С точки зрения политической полемики, на которую ориентировано предисловие, весьма важно упоминание о «реконструктивном периоде». В советской политической лексике 1920-1930-х годов постоянно соседствовали термины «реконструктивный период» (от лат. гесопзНисПо — восстановление) и «восстановительный период», однако синонимичными они не считались. «Восстановительным периодом» официально именовали первую половину 1920-х годов: подразумевалось, что цель новой экономической политики — нэпа — восстановление экономики страны, разрушенной Первой мировой и Гражданской войнами. «Реконструктивным» же называли период постепенного отказа от нэпа, вытеснения частного предпринимательства, т. е. эпоху не «стройки», а «перестройки», как принято было тогда говорить. Соответственно, и само слово «реконструкция» понималось как «коренное переустройство». Так, V Съезд Советов СССР, утверждая в мае 1929 года первый пятилетний план, охарактеризовал его как «развернутую программу социалистической реконструкции народного хозяйства». В уже цитированном сталинском Политическом отчете ЦК ВКП(б) XVI съезду ВКП(б) указывалось: «Если при восстановительном периоде речь шла о загрузке старых заводов и помощи сельскому хозяйству на его старой базе, то теперь дело идет о том, чтобы коренным образом перестроить, реконструировать и промышленность, и сельское хозяйство, изменив их техническую базу, вооружив их современной техникой». Термин «реконструктивный период», постоянно встречавшийся в тогдашней периодике, вызывал у современников не только экономические, но и политические ассоциации: Сталин подчеркивал, что «задача реконструкции» — «усилить процесс вытеснения капиталистических элементов». Разумеется, под лозунгом «вытеснения капиталистических элементов», т. е. всех, кто позволяет себе критиковать действия власти, можно было отказывать сатире в праве на существование, что и декларирует «строгий гражданин».

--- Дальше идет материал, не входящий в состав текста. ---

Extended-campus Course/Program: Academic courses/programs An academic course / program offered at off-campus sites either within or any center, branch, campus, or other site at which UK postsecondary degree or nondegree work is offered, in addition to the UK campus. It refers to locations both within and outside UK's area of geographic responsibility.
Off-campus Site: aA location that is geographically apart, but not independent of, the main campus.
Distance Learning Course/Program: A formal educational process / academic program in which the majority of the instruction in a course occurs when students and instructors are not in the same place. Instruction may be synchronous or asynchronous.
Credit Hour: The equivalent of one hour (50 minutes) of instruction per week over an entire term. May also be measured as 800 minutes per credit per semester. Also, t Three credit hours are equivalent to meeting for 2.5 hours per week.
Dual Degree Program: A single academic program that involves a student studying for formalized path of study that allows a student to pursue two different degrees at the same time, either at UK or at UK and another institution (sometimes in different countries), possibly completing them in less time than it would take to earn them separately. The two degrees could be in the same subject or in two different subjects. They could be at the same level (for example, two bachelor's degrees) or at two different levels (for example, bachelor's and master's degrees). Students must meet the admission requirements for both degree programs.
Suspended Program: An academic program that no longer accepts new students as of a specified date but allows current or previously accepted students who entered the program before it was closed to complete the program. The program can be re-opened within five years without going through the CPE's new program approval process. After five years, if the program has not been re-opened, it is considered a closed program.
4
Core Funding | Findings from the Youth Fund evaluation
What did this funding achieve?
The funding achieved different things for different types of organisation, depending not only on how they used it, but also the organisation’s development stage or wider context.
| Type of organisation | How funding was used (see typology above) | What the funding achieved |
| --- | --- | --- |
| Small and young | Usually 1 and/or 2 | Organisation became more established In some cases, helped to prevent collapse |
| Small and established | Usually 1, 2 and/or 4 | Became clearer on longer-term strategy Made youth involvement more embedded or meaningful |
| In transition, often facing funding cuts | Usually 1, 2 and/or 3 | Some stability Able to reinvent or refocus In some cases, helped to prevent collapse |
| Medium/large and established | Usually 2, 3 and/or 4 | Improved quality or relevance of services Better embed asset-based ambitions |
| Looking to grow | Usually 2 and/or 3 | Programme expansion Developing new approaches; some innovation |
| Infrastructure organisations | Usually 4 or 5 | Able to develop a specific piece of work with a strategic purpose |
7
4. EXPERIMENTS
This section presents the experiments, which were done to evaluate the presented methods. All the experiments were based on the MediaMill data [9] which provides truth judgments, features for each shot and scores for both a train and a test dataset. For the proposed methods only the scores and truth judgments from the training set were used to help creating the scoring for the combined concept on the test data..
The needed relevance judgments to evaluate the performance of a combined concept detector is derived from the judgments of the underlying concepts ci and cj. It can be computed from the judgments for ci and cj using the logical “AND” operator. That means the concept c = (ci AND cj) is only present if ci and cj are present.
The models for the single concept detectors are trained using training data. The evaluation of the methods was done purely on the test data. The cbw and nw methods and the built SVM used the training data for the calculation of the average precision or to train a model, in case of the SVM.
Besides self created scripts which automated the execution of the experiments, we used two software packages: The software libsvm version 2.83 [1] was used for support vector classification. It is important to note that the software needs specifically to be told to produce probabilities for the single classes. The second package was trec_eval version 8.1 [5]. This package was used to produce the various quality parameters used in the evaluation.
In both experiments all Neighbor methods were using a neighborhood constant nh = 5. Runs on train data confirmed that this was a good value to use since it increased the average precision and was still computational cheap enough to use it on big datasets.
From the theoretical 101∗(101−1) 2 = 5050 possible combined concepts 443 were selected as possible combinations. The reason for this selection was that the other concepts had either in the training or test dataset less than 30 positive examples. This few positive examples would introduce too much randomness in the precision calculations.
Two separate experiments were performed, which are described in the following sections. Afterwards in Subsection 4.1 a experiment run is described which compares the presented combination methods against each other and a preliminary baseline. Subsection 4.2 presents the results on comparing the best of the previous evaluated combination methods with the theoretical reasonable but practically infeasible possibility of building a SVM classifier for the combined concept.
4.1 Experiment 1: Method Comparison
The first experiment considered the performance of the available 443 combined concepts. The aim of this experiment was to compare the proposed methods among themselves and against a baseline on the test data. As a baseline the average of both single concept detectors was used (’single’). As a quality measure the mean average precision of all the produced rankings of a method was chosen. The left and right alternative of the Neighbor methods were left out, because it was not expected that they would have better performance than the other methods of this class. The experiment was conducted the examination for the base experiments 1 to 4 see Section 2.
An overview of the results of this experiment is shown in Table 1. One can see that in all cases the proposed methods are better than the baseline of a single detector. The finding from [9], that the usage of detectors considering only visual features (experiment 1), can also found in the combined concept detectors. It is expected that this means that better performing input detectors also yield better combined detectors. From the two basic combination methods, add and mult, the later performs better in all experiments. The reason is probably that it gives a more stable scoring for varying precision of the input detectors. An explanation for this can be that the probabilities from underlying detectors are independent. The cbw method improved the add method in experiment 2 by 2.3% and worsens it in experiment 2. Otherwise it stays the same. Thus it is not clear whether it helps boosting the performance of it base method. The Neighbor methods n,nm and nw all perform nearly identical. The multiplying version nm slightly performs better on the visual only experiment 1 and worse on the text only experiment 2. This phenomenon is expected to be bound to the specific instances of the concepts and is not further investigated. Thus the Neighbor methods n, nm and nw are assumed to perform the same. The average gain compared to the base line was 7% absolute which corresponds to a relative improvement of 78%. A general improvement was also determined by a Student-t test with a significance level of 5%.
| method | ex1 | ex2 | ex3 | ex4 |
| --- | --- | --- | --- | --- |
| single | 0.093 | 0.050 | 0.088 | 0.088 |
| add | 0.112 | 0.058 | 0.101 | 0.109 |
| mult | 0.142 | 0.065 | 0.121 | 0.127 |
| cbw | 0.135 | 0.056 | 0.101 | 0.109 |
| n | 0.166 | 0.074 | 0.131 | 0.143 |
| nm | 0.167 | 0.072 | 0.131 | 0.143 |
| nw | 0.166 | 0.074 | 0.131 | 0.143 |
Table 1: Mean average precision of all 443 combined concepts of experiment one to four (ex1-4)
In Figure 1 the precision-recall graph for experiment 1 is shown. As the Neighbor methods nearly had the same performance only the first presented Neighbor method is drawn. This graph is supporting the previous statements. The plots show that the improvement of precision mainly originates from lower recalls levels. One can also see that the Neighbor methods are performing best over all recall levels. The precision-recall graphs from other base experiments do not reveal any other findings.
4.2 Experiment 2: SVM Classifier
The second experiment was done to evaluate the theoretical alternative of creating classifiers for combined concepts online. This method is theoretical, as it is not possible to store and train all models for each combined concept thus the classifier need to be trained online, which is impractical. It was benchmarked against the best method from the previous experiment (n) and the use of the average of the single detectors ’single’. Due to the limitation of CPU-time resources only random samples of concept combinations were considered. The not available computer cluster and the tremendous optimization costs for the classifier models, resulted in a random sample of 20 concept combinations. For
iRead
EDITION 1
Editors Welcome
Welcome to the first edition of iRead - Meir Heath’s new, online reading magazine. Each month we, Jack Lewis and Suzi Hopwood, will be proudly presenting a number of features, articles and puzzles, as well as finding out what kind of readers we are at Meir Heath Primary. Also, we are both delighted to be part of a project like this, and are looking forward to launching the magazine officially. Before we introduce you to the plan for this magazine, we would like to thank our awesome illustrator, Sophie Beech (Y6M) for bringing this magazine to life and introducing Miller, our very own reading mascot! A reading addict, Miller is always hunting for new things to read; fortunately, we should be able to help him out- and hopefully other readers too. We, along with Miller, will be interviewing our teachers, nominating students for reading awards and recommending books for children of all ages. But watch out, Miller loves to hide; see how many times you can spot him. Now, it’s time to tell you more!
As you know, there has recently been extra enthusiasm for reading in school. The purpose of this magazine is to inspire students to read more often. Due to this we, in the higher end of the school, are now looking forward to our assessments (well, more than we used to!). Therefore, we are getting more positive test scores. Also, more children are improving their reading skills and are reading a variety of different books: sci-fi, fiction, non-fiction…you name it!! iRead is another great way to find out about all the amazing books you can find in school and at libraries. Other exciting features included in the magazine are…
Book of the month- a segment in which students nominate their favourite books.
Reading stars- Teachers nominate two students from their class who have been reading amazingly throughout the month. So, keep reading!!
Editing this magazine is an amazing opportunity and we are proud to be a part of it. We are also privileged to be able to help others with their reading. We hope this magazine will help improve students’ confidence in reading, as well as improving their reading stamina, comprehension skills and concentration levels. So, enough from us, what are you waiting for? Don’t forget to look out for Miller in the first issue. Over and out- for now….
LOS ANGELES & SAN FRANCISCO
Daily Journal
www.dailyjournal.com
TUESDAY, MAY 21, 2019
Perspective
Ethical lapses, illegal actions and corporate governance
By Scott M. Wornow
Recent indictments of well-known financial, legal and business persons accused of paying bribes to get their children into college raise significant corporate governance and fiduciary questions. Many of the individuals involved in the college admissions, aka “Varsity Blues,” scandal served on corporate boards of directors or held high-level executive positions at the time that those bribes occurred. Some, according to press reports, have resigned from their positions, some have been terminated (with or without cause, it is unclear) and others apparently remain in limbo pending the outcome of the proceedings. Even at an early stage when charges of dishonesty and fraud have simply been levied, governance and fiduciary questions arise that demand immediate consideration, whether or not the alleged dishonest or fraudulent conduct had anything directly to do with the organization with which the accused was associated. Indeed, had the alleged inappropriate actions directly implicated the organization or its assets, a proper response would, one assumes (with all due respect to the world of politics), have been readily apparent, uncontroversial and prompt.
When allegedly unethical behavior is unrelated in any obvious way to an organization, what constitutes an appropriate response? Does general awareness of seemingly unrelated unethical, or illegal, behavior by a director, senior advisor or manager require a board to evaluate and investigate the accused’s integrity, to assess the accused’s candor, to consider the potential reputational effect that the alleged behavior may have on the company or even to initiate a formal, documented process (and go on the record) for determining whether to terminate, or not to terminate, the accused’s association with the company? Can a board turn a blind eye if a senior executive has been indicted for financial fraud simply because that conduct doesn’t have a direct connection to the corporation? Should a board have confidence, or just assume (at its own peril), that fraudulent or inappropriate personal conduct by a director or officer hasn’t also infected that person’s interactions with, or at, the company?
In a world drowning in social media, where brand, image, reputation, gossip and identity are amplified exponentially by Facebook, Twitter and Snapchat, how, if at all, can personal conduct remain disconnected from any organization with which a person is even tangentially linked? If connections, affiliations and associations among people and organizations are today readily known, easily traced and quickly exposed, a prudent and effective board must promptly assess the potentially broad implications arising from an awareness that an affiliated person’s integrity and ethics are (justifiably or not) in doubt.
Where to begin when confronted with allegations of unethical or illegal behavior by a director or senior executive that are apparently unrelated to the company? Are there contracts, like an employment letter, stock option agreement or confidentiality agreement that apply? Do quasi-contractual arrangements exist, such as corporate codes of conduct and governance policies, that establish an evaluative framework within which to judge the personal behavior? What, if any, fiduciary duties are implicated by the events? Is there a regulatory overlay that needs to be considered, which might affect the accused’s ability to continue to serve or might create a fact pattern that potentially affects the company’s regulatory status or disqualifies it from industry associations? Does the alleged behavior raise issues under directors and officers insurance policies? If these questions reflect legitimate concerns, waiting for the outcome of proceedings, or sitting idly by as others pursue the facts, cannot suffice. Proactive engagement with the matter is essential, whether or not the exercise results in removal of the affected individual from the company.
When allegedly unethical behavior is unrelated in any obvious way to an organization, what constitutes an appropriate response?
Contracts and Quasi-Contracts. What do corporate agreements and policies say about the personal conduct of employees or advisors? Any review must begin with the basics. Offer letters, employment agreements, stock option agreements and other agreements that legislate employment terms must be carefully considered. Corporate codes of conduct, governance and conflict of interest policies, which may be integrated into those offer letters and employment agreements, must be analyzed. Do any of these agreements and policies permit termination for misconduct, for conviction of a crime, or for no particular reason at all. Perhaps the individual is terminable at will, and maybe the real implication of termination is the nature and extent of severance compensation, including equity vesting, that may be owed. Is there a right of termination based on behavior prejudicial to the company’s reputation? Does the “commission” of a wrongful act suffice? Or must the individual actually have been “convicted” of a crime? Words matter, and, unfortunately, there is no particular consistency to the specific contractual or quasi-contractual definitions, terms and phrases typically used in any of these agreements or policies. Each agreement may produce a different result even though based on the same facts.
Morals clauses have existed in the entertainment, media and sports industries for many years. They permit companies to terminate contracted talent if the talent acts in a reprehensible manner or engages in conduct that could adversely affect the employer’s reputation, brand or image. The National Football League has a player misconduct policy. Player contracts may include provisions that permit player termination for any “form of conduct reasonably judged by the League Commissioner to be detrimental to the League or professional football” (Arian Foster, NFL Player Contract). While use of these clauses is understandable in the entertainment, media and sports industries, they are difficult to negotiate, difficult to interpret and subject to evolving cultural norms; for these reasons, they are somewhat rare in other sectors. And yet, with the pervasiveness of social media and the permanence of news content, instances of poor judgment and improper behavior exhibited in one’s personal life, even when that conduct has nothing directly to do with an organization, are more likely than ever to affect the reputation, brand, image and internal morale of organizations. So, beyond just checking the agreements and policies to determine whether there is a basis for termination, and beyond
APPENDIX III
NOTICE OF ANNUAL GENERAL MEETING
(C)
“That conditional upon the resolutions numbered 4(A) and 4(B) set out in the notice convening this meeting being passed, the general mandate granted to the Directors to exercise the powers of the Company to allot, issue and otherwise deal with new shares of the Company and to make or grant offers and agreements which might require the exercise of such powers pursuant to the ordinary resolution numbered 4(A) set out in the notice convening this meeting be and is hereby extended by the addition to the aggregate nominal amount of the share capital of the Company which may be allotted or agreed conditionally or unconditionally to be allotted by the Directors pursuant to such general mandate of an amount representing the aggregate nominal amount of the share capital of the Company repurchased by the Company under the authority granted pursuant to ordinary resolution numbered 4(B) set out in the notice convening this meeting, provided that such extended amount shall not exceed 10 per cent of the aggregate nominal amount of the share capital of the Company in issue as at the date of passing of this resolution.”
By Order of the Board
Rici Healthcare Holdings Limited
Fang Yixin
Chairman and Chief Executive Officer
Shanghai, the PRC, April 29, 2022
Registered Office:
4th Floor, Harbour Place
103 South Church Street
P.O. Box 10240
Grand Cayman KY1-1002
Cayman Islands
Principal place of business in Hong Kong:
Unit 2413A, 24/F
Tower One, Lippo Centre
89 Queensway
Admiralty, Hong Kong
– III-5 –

Однако соавторы утверждают, что именно в «реконструктивный период» возможна и даже необходима «сатира именно на тех людей, которые не понимают реконструктивного периода». В данном случае Ильф и Петров, будучи опытными журналистами, используют все тот же Политический отчет, где Сталин указывал на необходимость борьбы со «своими», не понимающими современных условий: «Опасность представляют не только и не столько старые бюрократы, застрявшие в наших учреждениях, но и — особенно — новые бюрократы, бюрократы советские, среди которых коммунисты-бюрократы играют далеко не последнюю роль». Перед партией, таким образом, ставилась задача дальнейшего «усиления самокритики». Для Сталина это означало, с одной стороны, возможность перехватить лозунги оппозиции, обвинявшей сталинских соратников в том, что они полностью «обюрократились», а с другой — держать в напряжении партийную элиту, любой представитель которой мог быть в любой момент объявлен бюрократом. Для авторов же «Двенадцати стульев» и «Золотого теленка» официальные призывы к «самокритике» — идеальное оправдание сатирической установки. Пресловутые бюрократы — один из важнейших объектов сатирического описания в их новом романе.
Сославшись на лидера партии, соавторы вновь опровергли суждения «строгого гражданина». Азатем показали, что оппонент их вообще неспособен адекватно воспринимать политические задачи. Хочет быть эталонно советским, да не получается: собрался описать «кустаря-баптиста» как «стопроцентного пролетария». Эта ошибка была особенно комична в связи с антибаптистской кампанией рубежа 1920-1930-х годов. Ранее баптисты, или, как они еще себя называли, евангельские христиане, таким гонениям не подвергались. До захвата власти большевики видели в них потенциальных союзников: в Российской империи, где православная церковь не отделялась от государства, баптисты — дискриминируемая конфессия. И после захвата власти партийное руководство относилось к баптистам сравнительно терпимо, что обусловливалось борьбой с православием. Так, в 1925 году возобновилось издание выходившего с 1907 по 1914 год журнала «Баптист», открывались новые молельные дома и т. п. Однако на исходе 1920-х годов правительство, резко активизировав антирелигиозную пропаганду, отказывается от практики любых исключений и предпочтений. В 1929 году журнал «Баптист» закрыт, а евангельские христиане объявлены едва ли не самым опасным идеологическим противником среди прочих верующих. Советская пресса инкриминирует баптистам злонамеренное искажение марксизма для нужд религиозной пропаганды и проникновение в официальные организации с той же целью.